### DATA FOR THIS EXERCISE ###

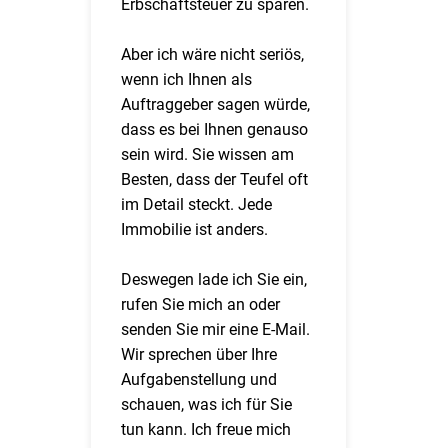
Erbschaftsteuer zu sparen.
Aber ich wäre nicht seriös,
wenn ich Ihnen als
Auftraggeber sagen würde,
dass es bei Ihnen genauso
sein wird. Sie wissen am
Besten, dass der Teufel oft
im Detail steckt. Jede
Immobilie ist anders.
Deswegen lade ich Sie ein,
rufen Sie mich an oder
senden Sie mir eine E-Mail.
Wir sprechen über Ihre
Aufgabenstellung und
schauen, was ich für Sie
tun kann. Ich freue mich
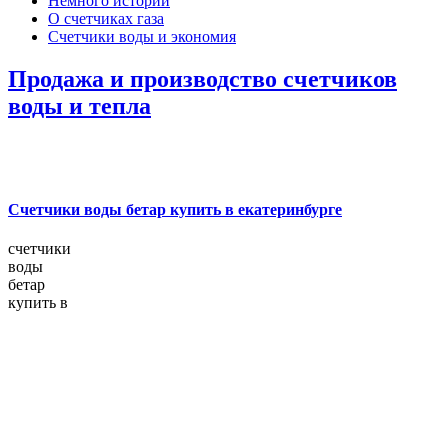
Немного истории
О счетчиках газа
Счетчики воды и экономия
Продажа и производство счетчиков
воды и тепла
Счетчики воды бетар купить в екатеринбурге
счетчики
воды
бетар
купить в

###
### DATA FOR THIS EXERCISE ###

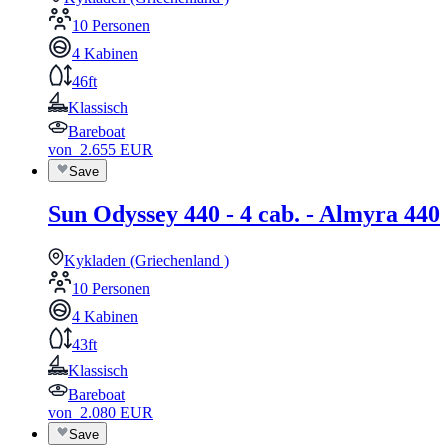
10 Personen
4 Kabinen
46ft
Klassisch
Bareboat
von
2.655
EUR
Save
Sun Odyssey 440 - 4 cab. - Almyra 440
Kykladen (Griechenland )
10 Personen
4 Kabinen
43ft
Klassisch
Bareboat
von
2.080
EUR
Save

###
### DATA FOR THIS EXERCISE ###

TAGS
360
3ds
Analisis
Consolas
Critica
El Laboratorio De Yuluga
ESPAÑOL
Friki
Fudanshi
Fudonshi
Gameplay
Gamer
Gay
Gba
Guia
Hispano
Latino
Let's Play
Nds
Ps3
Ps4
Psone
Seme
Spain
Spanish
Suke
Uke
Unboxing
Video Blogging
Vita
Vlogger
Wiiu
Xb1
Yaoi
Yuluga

###

• **THE PROBLEM**: In the rows above, take the lines from the one containing "Erbschaftsteuer zu sparen." through the one containing "Aufgabenstellung und" and write them out again with "Immobilie" swapped for "Wohnung", leaving everything else unchanged.

• **ANSWER BOX**:
Erbschaftsteuer zu sparen.
Aber ich wäre nicht seriös,
wenn ich Ihnen als
Auftraggeber sagen würde,
dass es bei Ihnen genauso
sein wird. Sie wissen am
Besten, dass der Teufel oft
im Detail steckt. Jede
Wohnung ist anders.
Deswegen lade ich Sie ein,
rufen Sie mich an oder
senden Sie mir eine E-Mail.
Wir sprechen über Ihre
Aufgabenstellung und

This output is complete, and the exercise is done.